* [提示された文章]

-=-=-

繰り返される宗教問題と元ジャーナリストとしての私の思い
最近、世間を騒がせている旧統一教会(世界平和統一家庭連合)。
政治との関わりのほか、多額の献金、2世信者、霊感商法、洗脳・マインドコントロールなど、さまざまな問題が取り沙汰され、連日、報道が絶えません。
こうした、宗教に関連する問題や事件は今に始まったことではなく、かつては旧統一教会だけではなく、世間を震撼させたオウム真理教事件を筆頭に、さまざまな宗教団体による各種の活動が問題とされてきました。
現在は心理カウンセラーとして活動している私は、かつては週刊誌の記者として数々の事件や社会問題を取材してきました。
そうしたなかで、「地下鉄サリン事件」や「坂本弁護士一家殺害事件」といった数々の凶悪事件を引き起こしたオウム真理教はもちろん、当時、霊感商法や合同結婚式などで社会問題となった旧統一教会による一連の事件を取材した経験を持ちます。
両教団の問題を長年にわたって取材・告発を行ない、現在もその活動を精力的に続けているジャーナリストの有田芳生氏にもたびたび取材してお話しを伺ったり、情報提供をお願いしました。
このほかにも、さまざまな宗教団体による問題に取り組んでいる著名な弁護士の方々にも取材をさせていただくなどして記事を執筆し、週刊誌上で情報発信・問題提起を行ないました。

-=-=-

* [提供された記録]

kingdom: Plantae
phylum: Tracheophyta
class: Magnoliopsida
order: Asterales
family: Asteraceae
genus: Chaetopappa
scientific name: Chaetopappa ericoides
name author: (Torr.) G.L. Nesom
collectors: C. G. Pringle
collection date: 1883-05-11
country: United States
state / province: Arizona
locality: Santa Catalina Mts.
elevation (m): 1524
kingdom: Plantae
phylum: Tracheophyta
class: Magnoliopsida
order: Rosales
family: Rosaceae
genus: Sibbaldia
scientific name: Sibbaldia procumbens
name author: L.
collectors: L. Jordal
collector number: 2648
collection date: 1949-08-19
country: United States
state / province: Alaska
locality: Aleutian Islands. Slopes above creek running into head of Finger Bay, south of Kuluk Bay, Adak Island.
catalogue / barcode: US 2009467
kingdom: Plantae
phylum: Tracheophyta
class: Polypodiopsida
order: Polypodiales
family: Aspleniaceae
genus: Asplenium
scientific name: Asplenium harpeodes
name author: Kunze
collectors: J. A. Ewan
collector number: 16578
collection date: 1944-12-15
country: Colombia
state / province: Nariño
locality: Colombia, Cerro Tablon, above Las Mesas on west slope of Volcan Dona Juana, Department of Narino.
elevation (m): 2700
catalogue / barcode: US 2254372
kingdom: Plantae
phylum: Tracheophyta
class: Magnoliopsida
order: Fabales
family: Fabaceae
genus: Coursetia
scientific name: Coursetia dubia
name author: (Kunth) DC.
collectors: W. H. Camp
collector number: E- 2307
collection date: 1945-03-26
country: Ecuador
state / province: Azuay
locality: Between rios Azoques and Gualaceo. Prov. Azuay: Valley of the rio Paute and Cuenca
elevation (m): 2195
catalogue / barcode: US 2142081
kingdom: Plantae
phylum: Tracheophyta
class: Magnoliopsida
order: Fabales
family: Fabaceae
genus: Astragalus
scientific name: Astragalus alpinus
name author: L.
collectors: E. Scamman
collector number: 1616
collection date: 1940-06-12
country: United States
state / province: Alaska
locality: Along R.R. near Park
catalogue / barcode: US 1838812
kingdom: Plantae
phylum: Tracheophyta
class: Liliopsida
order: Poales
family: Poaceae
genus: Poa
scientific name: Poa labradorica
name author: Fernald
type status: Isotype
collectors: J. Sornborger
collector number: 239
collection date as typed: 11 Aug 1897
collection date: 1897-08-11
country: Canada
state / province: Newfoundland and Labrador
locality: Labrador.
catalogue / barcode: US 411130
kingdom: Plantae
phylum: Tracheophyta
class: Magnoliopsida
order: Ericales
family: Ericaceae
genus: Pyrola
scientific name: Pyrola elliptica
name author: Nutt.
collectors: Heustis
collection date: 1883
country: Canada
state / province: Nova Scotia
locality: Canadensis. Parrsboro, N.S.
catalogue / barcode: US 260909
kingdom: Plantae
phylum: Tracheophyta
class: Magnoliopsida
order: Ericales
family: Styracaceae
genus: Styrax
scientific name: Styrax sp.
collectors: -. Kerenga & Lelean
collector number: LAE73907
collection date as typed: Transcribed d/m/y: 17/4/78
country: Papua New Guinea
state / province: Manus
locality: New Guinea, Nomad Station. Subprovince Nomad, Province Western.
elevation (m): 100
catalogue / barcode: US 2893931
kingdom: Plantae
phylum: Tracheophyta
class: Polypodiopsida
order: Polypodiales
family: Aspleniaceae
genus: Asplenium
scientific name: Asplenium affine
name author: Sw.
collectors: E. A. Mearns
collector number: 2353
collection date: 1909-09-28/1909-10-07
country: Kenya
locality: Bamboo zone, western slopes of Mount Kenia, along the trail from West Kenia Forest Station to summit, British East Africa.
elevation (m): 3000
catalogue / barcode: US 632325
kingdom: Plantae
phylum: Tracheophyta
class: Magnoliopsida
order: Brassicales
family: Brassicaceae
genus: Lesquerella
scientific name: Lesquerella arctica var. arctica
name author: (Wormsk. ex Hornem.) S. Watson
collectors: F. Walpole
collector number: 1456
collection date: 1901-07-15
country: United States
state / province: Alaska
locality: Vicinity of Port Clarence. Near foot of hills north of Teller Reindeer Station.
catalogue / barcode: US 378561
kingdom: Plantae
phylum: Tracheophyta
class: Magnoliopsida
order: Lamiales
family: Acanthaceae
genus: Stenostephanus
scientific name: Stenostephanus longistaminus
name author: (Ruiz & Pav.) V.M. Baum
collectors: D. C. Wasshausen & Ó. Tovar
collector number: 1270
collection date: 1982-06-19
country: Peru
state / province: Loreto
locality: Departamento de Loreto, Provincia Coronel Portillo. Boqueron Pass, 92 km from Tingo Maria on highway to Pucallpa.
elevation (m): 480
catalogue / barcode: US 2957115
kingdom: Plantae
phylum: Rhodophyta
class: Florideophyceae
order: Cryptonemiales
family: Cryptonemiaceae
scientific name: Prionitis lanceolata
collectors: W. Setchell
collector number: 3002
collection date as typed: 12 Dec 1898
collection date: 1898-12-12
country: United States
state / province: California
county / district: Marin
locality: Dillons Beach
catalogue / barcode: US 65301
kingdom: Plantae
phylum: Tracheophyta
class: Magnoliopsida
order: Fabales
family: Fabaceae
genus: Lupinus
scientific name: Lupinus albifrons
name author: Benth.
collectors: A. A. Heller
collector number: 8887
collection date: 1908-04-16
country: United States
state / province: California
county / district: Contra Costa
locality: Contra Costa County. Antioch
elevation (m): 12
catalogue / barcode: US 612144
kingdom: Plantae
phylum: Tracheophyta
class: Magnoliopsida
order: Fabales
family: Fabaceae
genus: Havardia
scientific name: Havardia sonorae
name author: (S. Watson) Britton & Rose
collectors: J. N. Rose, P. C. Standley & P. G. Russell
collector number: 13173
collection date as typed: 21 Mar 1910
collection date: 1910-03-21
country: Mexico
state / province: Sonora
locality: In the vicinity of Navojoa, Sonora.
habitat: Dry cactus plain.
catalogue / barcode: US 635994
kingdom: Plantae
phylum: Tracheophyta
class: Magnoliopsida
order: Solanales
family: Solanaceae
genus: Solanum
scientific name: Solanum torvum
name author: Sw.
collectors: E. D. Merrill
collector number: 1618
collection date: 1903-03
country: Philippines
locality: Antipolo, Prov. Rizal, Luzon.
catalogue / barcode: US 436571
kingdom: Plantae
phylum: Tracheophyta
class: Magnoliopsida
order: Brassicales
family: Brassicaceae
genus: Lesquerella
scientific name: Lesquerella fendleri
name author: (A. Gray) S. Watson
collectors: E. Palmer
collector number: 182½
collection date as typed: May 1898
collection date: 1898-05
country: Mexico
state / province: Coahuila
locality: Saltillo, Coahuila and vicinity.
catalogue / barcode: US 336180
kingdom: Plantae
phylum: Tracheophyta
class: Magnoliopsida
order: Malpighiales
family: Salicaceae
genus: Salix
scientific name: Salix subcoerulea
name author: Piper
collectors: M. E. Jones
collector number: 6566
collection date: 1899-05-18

-=-=-

* [取り組む問題]
(a) 宗教問題の文章の「政治との関わりのほか、多額の」から「社会問題を取材してきました。」までの部分を、「心理カウンセラー」を「臨床心理士」に入れ替えて書き出すこと。
(b) 宗教問題の文章によると、筆者が両教団の問題についてたびたび取材し、情報提供を頼んだジャーナリストは誰か。
答えの根拠には宗教問題の文章だけを用いること。

* [最終解答]
(a)
政治との関わりのほか、多額の献金、2世信者、霊感商法、洗脳・マインドコントロールなど、さまざまな問題が取り沙汰され、連日、報道が絶えません。
こうした、宗教に関連する問題や事件は今に始まったことではなく、かつては旧統一教会だけではなく、世間を震撼させたオウム真理教事件を筆頭に、さまざまな宗教団体による各種の活動が問題とされてきました。
現在は臨床心理士として活動している私は、かつては週刊誌の記者として数々の事件や社会問題を取材してきました。

(b) 有田芳生氏